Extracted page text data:

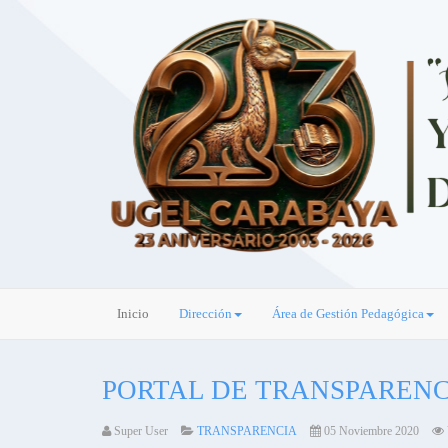
Inicio
Dirección
Área de Gestión Pedagógica
PORTAL DE TRANSPARENC
Super User
TRANSPARENCIA
05 Noviembre 2020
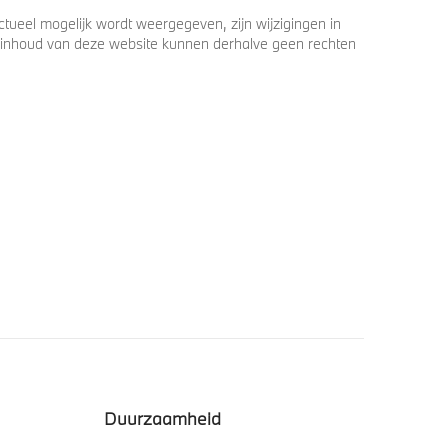
ueel mogelijk wordt weergegeven, zijn wijzigingen in
 de inhoud van deze website kunnen derhalve geen rechten
Duurzaamheid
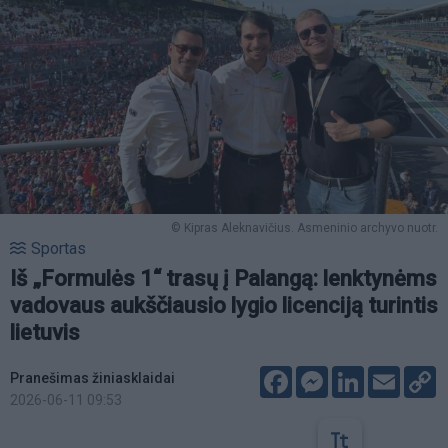
© Kipras Aleknavičius. Asmeninio archyvo nuotr.
Sportas
Iš „Formulės 1“ trasų į Palangą: lenktynėms
vadovaus aukščiausio lygio licenciją turintis
lietuvis
Facebook
Messenger
LinkedIn
Email
C
Pranešimas žiniasklaidai
L
2026-06-11 09:53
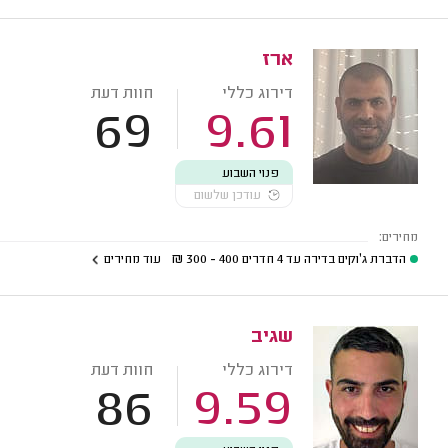
ארז
דירוג כללי
חוות דעת
69
9.61
פנוי השבוע
עודכן שלשום
מחירים:
הדברת ג'וקים בדירה עד 4 חדרים
400 - 300
₪
עוד מחירים
שגיב
דירוג כללי
חוות דעת
86
9.59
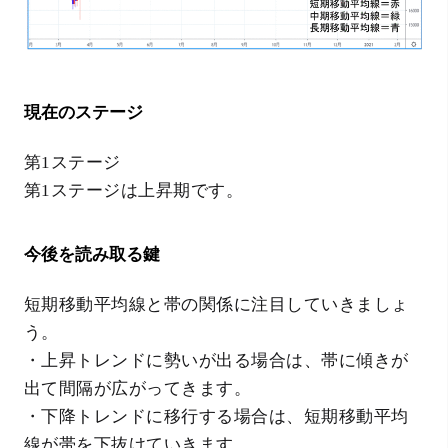
現在のステージ
第1ステージ
第1ステージは上昇期です。
今後を読み取る鍵
短期移動平均線と帯の関係に注目していきましょ
う。
・上昇トレンドに勢いが出る場合は、帯に傾きが
出て間隔が広がってきます。
・下降トレンドに移行する場合は、短期移動平均
線が帯を下抜けていきます。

# [Work order]
From the line containing "Pranešimas žiniasklaidai" to the last line of the records above, return each line exactly, both ends included, and nothing more. Leave out the pictures.

# [Solution for this exercise]
Pranešimas žiniasklaidai
L
2026-06-11 09:53
ארז
דירוג כללי
חוות דעת
69
9.61
פנוי השבוע
עודכן שלשום
מחירים:
הדברת ג'וקים בדירה עד 4 חדרים
400 - 300
₪
עוד מחירים
שגיב
דירוג כללי
חוות דעת
86
9.59
現在のステージ
第1ステージ
第1ステージは上昇期です。
今後を読み取る鍵
短期移動平均線と帯の関係に注目していきましょ
う。
・上昇トレンドに勢いが出る場合は、帯に傾きが
出て間隔が広がってきます。
・下降トレンドに移行する場合は、短期移動平均
線が帯を下抜けていきます。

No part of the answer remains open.